Énoncé
Renommez « style=dashed » en « style=dotted » partout dans les items ci-dessous, puis recopiez leurs lignes sans aucune autre modification. N'incluez pas les images dans la réponse.

[Entrées de données enregistrées]
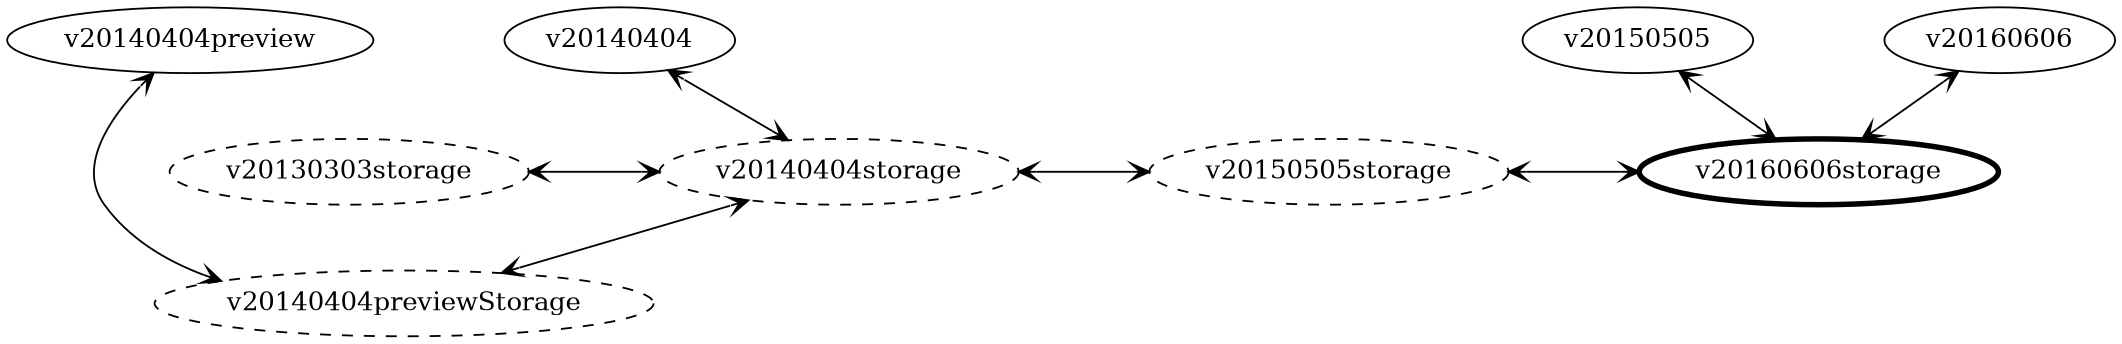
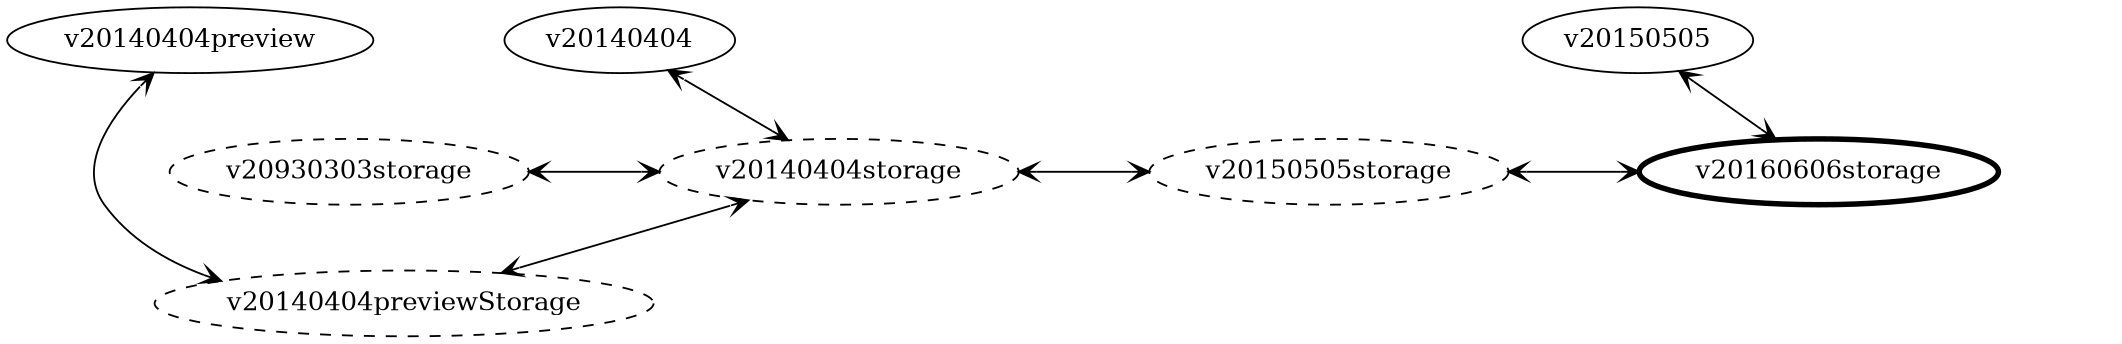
  graph {
    nodesep=1
    node [group=storage shape=ellipse]
    edge [arrowhead=vee arrowtail=vee dir=both]
    v20160606storage [penwidth=3 rankType=min style=solid]
-   v20130303storage [penwidth=1 rankType=min style=dashed]
+   v20130303storage [penwidth=1 rankType=min style=dashed label=v20930303storage]
    v20140404storage [penwidth=1 rankType=min style=dashed]
    v20150505storage [penwidth=1 rankType=min style=dashed]
    v20140404preview [group=api]
    v20140404 [group=api]
    v20150505 [group=api]
-   v20160606 [group=api]
    v20140404previewStorage [penwidth=1 style=dashed group=""]
    subgraph sub_1 {
      rank=same
      v20160606storage
      v20130303storage
      v20140404storage
      v20150505storage
    }
    subgraph sub_2 {
      label="API Versions"
      labelloc=t
      rank=same
      v20140404preview
      v20140404
      v20150505
-     v20160606
    }
    v20130303storage -- v20140404storage
    v20140404storage -- v20150505storage
    v20140404storage -- v20140404previewStorage
    v20150505storage -- v20160606storage
    v20140404preview -- v20140404 [style=invis]
    v20140404preview -- v20140404previewStorage
    v20140404 -- v20140404storage
    v20150505 -- v20160606storage
-   v20160606 -- v20160606storage
  }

Corrigé détaillé
  graph {
    nodesep=1
    node [group=storage shape=ellipse]
    edge [arrowhead=vee arrowtail=vee dir=both]
    v20160606storage [penwidth=3 rankType=min style=solid]
-   v20130303storage [penwidth=1 rankType=min style=dotted]
+   v20130303storage [penwidth=1 rankType=min style=dotted label=v20930303storage]
    v20140404storage [penwidth=1 rankType=min style=dotted]
    v20150505storage [penwidth=1 rankType=min style=dotted]
    v20140404preview [group=api]
    v20140404 [group=api]
    v20150505 [group=api]
-   v20160606 [group=api]
    v20140404previewStorage [penwidth=1 style=dotted group=""]
    subgraph sub_1 {
      rank=same
      v20160606storage
      v20130303storage
      v20140404storage
      v20150505storage
    }
    subgraph sub_2 {
      label="API Versions"
      labelloc=t
      rank=same
      v20140404preview
      v20140404
      v20150505
-     v20160606
    }
    v20130303storage -- v20140404storage
    v20140404storage -- v20150505storage
    v20140404storage -- v20140404previewStorage
    v20150505storage -- v20160606storage
    v20140404preview -- v20140404 [style=invis]
    v20140404preview -- v20140404previewStorage
    v20140404 -- v20140404storage
    v20150505 -- v20160606storage
-   v20160606 -- v20160606storage
  }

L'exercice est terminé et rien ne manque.